13. Dezember 2002 - Judith Eiblmayr
Eine der Idealvoraussetzun gen für eine lebendige Baukultur ist ein diesbezüglich klares Bekenntnis eines politisch Verantwortlichen. Ein Politiker, dem ein nuanciertes Stadtbild durch moderne Architektur ein Anliegen ist, wird durch den Einsatz vieler verschiedener Kreativer eine Vielfalt an Kreativität erzielen.
Da die Moderne in Kunst und Architektur nicht unbedingt mehrheitsfähig ist, erfordert es Mut und Durchhaltevermögen der Entscheidungsträger, um spannendere Bauten durchzubringen.

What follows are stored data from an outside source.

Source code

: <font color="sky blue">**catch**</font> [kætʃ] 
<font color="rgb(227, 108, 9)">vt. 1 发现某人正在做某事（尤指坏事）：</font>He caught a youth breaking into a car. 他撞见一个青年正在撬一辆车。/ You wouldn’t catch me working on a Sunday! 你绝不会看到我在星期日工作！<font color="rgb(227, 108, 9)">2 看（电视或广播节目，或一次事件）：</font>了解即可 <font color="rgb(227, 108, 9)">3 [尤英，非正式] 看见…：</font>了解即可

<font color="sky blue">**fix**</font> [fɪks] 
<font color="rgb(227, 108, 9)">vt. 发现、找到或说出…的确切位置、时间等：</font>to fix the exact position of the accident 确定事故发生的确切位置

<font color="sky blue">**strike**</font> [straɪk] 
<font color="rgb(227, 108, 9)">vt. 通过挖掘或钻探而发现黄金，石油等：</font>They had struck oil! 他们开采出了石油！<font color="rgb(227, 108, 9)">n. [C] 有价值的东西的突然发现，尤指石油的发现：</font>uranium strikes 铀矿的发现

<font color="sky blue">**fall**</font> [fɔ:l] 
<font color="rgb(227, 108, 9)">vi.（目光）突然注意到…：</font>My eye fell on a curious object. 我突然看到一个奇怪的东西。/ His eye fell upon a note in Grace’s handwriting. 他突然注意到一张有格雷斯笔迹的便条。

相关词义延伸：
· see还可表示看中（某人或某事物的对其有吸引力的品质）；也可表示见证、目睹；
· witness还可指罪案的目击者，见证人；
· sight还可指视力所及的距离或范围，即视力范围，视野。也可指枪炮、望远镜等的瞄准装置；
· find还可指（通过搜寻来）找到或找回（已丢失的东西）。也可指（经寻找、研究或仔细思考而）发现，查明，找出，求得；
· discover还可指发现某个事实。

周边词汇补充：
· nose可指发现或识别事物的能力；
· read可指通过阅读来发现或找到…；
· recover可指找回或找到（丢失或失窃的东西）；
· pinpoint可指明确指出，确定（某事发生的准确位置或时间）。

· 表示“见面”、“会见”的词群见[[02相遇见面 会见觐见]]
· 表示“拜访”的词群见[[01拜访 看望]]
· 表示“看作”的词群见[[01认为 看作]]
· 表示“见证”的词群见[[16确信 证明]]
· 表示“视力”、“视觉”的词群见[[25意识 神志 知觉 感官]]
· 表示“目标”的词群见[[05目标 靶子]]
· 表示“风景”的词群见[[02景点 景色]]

Zur Zeit ist tendenziell das Gegenteil der Fall; in Wien werden die Investoren von Großbauprojekten zu den eigentlich Verantwortlichen für die Stadtentwicklung erkoren, frei nach dem Motto „Wer zahlt, schafft an“. Diese Developer im doppelten Sinn wollen in Architekturfragen tunlichst wirtschaftlich auf Nummer Sicher gehen und beschäftigen eine kleine Riege an arrivierten Architekturbüros, die aktuelle Vergabepraxis zwischen Wien Mitte und Salzburg Stadt zeigt, daß Bauaufträge nach fairen Auswahlverfahren oder architektonischen Qualitätskriterien ein frommer Wunsch sind.
Ein Projekt wie der Neubau des Innsbrucker Rathauses mutet da bereits als ein herausragendes Ereignis in der österreichischen Architekturwelt an, denn hier hat nicht nur ein französischer Stararchitekt den Wettbewerb gewonnen, er durfte sein Projekt auch bauen!

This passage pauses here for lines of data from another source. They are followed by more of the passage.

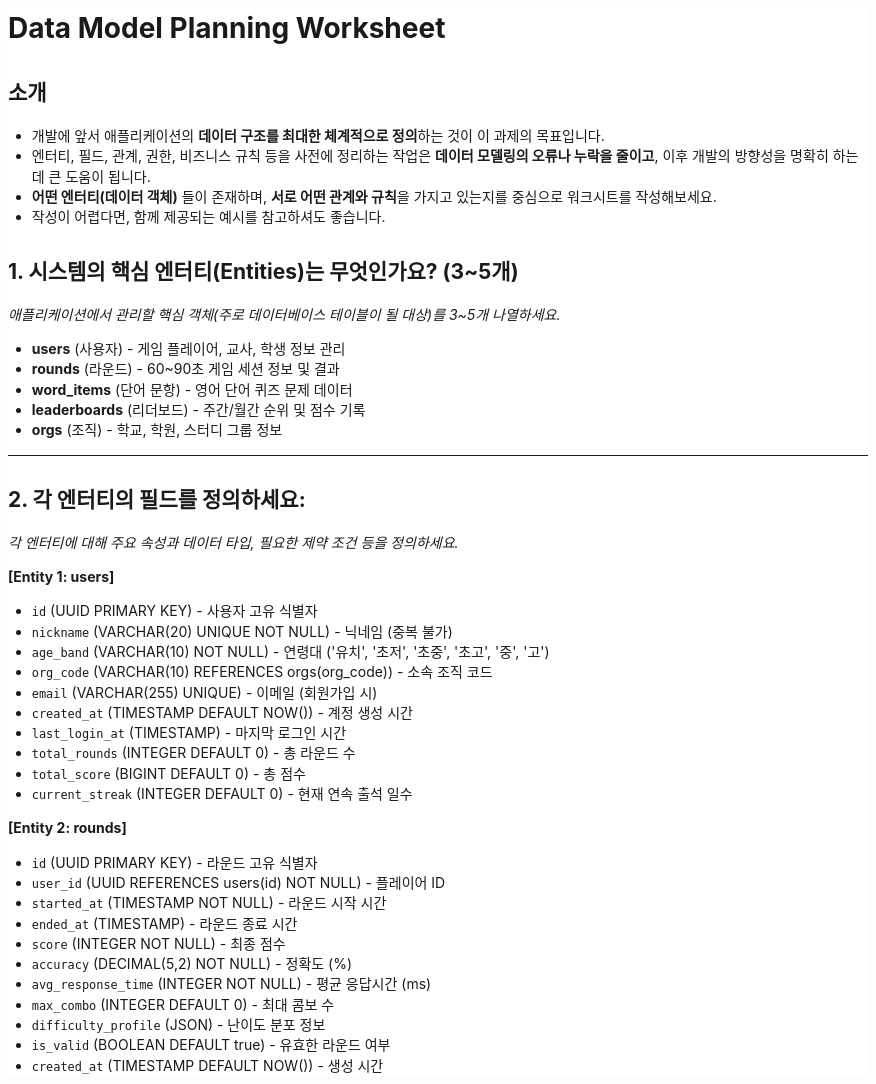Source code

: # Data Model Planning Worksheet

## **소개**

- 개발에 앞서 애플리케이션의 **데이터 구조를 최대한 체계적으로 정의**하는 것이 이 과제의 목표입니다.
- 엔터티, 필드, 관계, 권한, 비즈니스 규칙 등을 사전에 정리하는 작업은 **데이터 모델링의 오류나 누락을 줄이고**, 이후 개발의 방향성을 명확히 하는 데 큰 도움이 됩니다.
- **어떤 엔터티(데이터 객체)** 들이 존재하며, **서로 어떤 관계와 규칙**을 가지고 있는지를 중심으로 워크시트를 작성해보세요.
- 작성이 어렵다면, 함께 제공되는 예시를 참고하셔도 좋습니다.

## 1. 시스템의 핵심 엔터티(Entities)는 무엇인가요? (3~5개)

_애플리케이션에서 관리할 핵심 객체(주로 데이터베이스 테이블이 될 대상)를 3~5개 나열하세요._

- **users** (사용자) - 게임 플레이어, 교사, 학생 정보 관리
- **rounds** (라운드) - 60~90초 게임 세션 정보 및 결과
- **word_items** (단어 문항) - 영어 단어 퀴즈 문제 데이터
- **leaderboards** (리더보드) - 주간/월간 순위 및 점수 기록
- **orgs** (조직) - 학교, 학원, 스터디 그룹 정보

---

## 2. 각 엔터티의 필드를 정의하세요:

_각 엔터티에 대해 주요 속성과 데이터 타입, 필요한 제약 조건 등을 정의하세요._

**[Entity 1: users]**

- `id` (UUID PRIMARY KEY) - 사용자 고유 식별자
- `nickname` (VARCHAR(20) UNIQUE NOT NULL) - 닉네임 (중복 불가)
- `age_band` (VARCHAR(10) NOT NULL) - 연령대 ('유치', '초저', '초중', '초고', '중', '고')
- `org_code` (VARCHAR(10) REFERENCES orgs(org_code)) - 소속 조직 코드
- `email` (VARCHAR(255) UNIQUE) - 이메일 (회원가입 시)
- `created_at` (TIMESTAMP DEFAULT NOW()) - 계정 생성 시간
- `last_login_at` (TIMESTAMP) - 마지막 로그인 시간
- `total_rounds` (INTEGER DEFAULT 0) - 총 라운드 수
- `total_score` (BIGINT DEFAULT 0) - 총 점수
- `current_streak` (INTEGER DEFAULT 0) - 현재 연속 출석 일수

**[Entity 2: rounds]**

- `id` (UUID PRIMARY KEY) - 라운드 고유 식별자
- `user_id` (UUID REFERENCES users(id) NOT NULL) - 플레이어 ID
- `started_at` (TIMESTAMP NOT NULL) - 라운드 시작 시간
- `ended_at` (TIMESTAMP) - 라운드 종료 시간
- `score` (INTEGER NOT NULL) - 최종 점수
- `accuracy` (DECIMAL(5,2) NOT NULL) - 정확도 (%)
- `avg_response_time` (INTEGER NOT NULL) - 평균 응답시간 (ms)
- `max_combo` (INTEGER DEFAULT 0) - 최대 콤보 수
- `difficulty_profile` (JSON) - 난이도 분포 정보
- `is_valid` (BOOLEAN DEFAULT true) - 유효한 라운드 여부
- `created_at` (TIMESTAMP DEFAULT NOW()) - 생성 시간
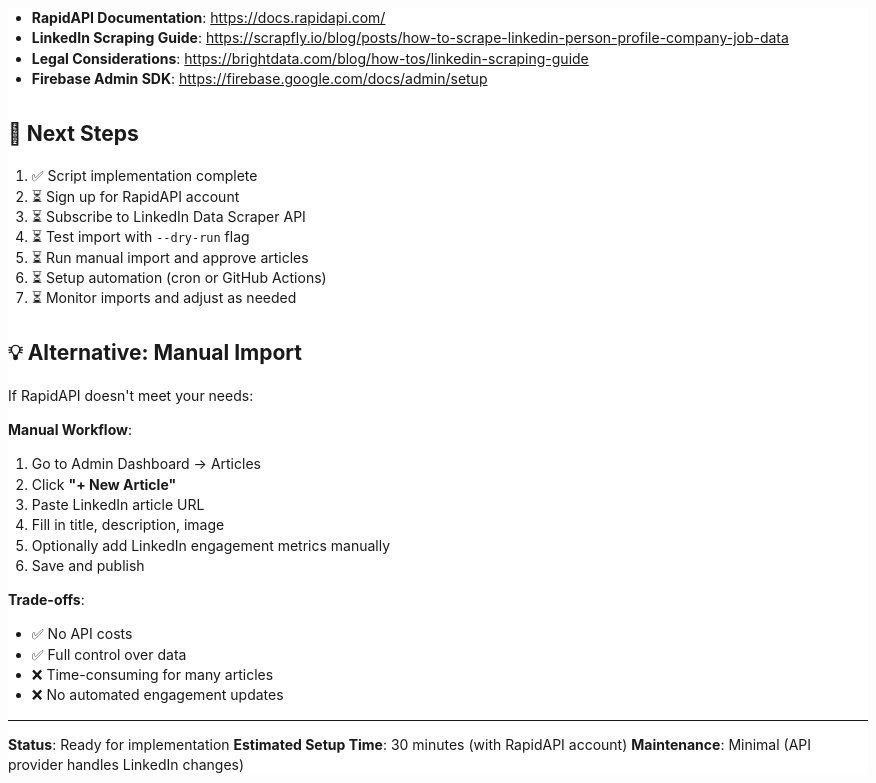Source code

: - **RapidAPI Documentation**: https://docs.rapidapi.com/
- **LinkedIn Scraping Guide**: https://scrapfly.io/blog/posts/how-to-scrape-linkedin-person-profile-company-job-data
- **Legal Considerations**: https://brightdata.com/blog/how-tos/linkedin-scraping-guide
- **Firebase Admin SDK**: https://firebase.google.com/docs/admin/setup

## 🎯 Next Steps

1. ✅ Script implementation complete
2. ⏳ Sign up for RapidAPI account
3. ⏳ Subscribe to LinkedIn Data Scraper API
4. ⏳ Test import with `--dry-run` flag
5. ⏳ Run manual import and approve articles
6. ⏳ Setup automation (cron or GitHub Actions)
7. ⏳ Monitor imports and adjust as needed

## 💡 Alternative: Manual Import

If RapidAPI doesn't meet your needs:

**Manual Workflow**:
1. Go to Admin Dashboard → Articles
2. Click **"+ New Article"**
3. Paste LinkedIn article URL
4. Fill in title, description, image
5. Optionally add LinkedIn engagement metrics manually
6. Save and publish

**Trade-offs**:
- ✅ No API costs
- ✅ Full control over data
- ❌ Time-consuming for many articles
- ❌ No automated engagement updates

---

**Status**: Ready for implementation
**Estimated Setup Time**: 30 minutes (with RapidAPI account)
**Maintenance**: Minimal (API provider handles LinkedIn changes)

Dominique Perrault ist einer der angesehensten Architekten Frankreichs, international bekannt wurde er Anfang der neunziger Jahre durch seine Planung für die Bibliothèque Nationale de France in Paris, die 1996 eröffnet wurde. Ungefähr zu dieser Zeit wurde Perrault zum Wettbewerb für den neuen Rathauskomplex in Innsbruck geladen, den er in Kooperation mit seinem Partner Rolf Reichert aus München abwickelte und den die beiden vor fünf Jahren für sich entscheiden konnten.
Nachdem das erste Projekt für ein neues Rathaus von Leopold Gerstel, datierend aus dem Jahr 1985, aus ökonomischen Gründen nicht weiterverfolgt worden war, wußte die neu gebildete und um Investoren bereicherte Rathausbaukommission 1994 bereits konkreter, welche Kriterien die Planung erfüllen muß, um als städtebauliches Großprojekt zu reüssieren.
Das alte Rathaus liegt direkt an der Maria-Theresien-Straße im Stadtzentrum von Innsbruck, der Erweiterungsbau aus der Nazizeit an der Fallmerayerstraße war bislang nur über einen Hof an das Hauptgebäude angebunden. Diese bauliche Trennung - verschärft durch den ungeliebten Hinterhofcharakter - und die Zerrissenheit der Behörde, da einige Ämter sich an anderen Orten in der Stadt befanden, sollten beseitigt werden. Das Ziel: eine neue, zentrale Anlaufstelle für Bürgeranliegen. Um den Kaufkraftabfluß in die Shopping-Center an der Peripherie hintanzuhalten, sollte zugleich die Belebung der Innenstadt forciert werden, am besten mittels einer Einkaufspassage mit Tiefgarage, ergänzt um ein Vier-Sterne-Hotel.
Perraults Lösung für diese Anforderungen galt als die städtebaulich sensibelste, vor allem war sein Entwurf der einzige, der den Baukörper verstärkt in die Höhe und nicht in die Breite entwickelte. Seitens der Errichtergesellschaft BOE wurde Perrault ein ortskundiges Gesamtplanungsbüro (Achammer-Tritthart & Partner) zur Seite gestellt, offiziell um die wirtschaftliche Umsetzung der Planung zu gewährleisten. Perrault gilt als ein Architekt, dem nicht Materialperfektionismus in Details, sondern architektonische Gesamtzusammenhänge wichtig sind - und genau das hat er mit seinem Entwurf bewiesen.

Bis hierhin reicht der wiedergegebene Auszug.